Penguins that live on Torgersen or have short culmen. (Use bitwise or operator | not "or)

In [26]:
penguins[culmen_mask | island_mask]

Unnamed: 0,Species,Region,Island,Culmen Length (mm)
0,Adelie Penguin (Pygoscelis adeliae),Anvers,Torgersen,39.1
1,Adelie Penguin (Pygoscelis adeliae),Anvers,Torgersen,39.5
2,Adelie Penguin (Pygoscelis adeliae),Anvers,Torgersen,40.3
3,Adelie Penguin (Pygoscelis adeliae),Anvers,Torgersen,
4,Adelie Penguin (Pygoscelis adeliae),Anvers,Torgersen,36.7
...,...,...,...,...
146,Adelie Penguin (Pygoscelis adeliae),Anvers,Dream,39.2
147,Adelie Penguin (Pygoscelis adeliae),Anvers,Dream,36.6
148,Adelie Penguin (Pygoscelis adeliae),Anvers,Dream,36.0
149,Adelie Penguin (Pygoscelis adeliae),Anvers,Dream,37.8


## Getting rid of nan's

In [27]:
# The function .isna() return true if an entry is a nan 
nans=penguins["Culmen Length (mm)"].isna()

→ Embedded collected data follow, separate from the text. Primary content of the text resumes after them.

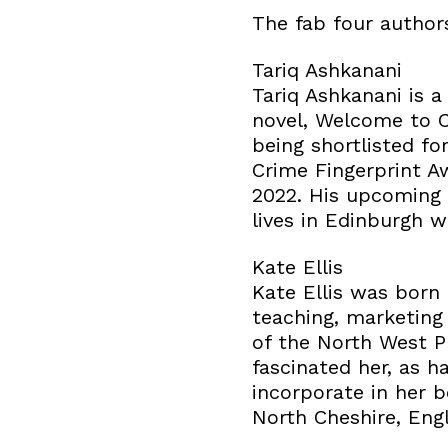
The fab four author
Tariq Ashkanani
Tariq Ashkanani is a
novel, Welcome to C
being shortlisted f
Crime Fingerprint A
2022. His upcoming n
lives in Edinburgh w
Kate Ellis
Kate Ellis was born
teaching, marketing
of the North West P
fascinated her, as h
incorporate in her 
North Cheshire, Eng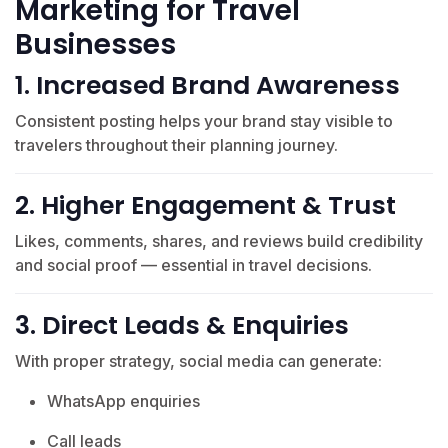
Marketing for Travel
Businesses
1. Increased Brand Awareness
Consistent posting helps your brand stay visible to
travelers throughout their planning journey.
2. Higher Engagement & Trust
Likes, comments, shares, and reviews build credibility
and social proof — essential in travel decisions.
3. Direct Leads & Enquiries
With proper strategy, social media can generate:
WhatsApp enquiries
Call leads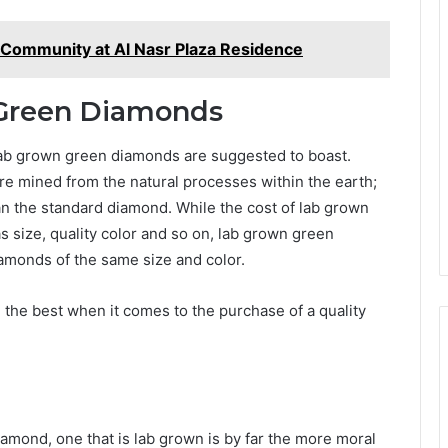
d Community at Al Nasr Plaza Residence
 Green Diamonds
 lab grown green diamonds are suggested to boast.
are mined from the natural processes within the earth;
n the standard diamond. While the cost of lab grown
size, quality color and so on, lab grown green
iamonds of the same size and color.
 the best when it comes to the purchase of a quality
amond, one that is lab grown is by far the more moral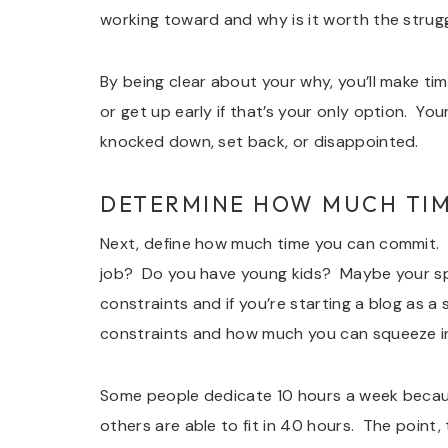
working toward and why is it worth the strug
By being clear about your why, you’ll make tim
or get up early if that’s your only option. Yo
knocked down, set back, or disappointed.
DETERMINE HOW MUCH TIM
Next, define how much time you can commit. W
job? Do you have young kids? Maybe your spous
constraints and if you’re starting a blog as a
constraints and how much you can squeeze i
Some people dedicate 10 hours a week because
others are able to fit in 40 hours. The point,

#Here are the entries with nan's in the culmen length
penguins[nans]

Unnamed: 0,Species,Region,Island,Culmen Length (mm)
3,Adelie Penguin (Pygoscelis adeliae),Anvers,Torgersen,
339,Gentoo penguin (Pygoscelis papua),Anvers,Biscoe,


Typically, we want to look at all of the entries WITHOUT nans

In [28]:
penguins=penguins[np.invert(nans)]

In [29]:
penguins.shape

(342, 4)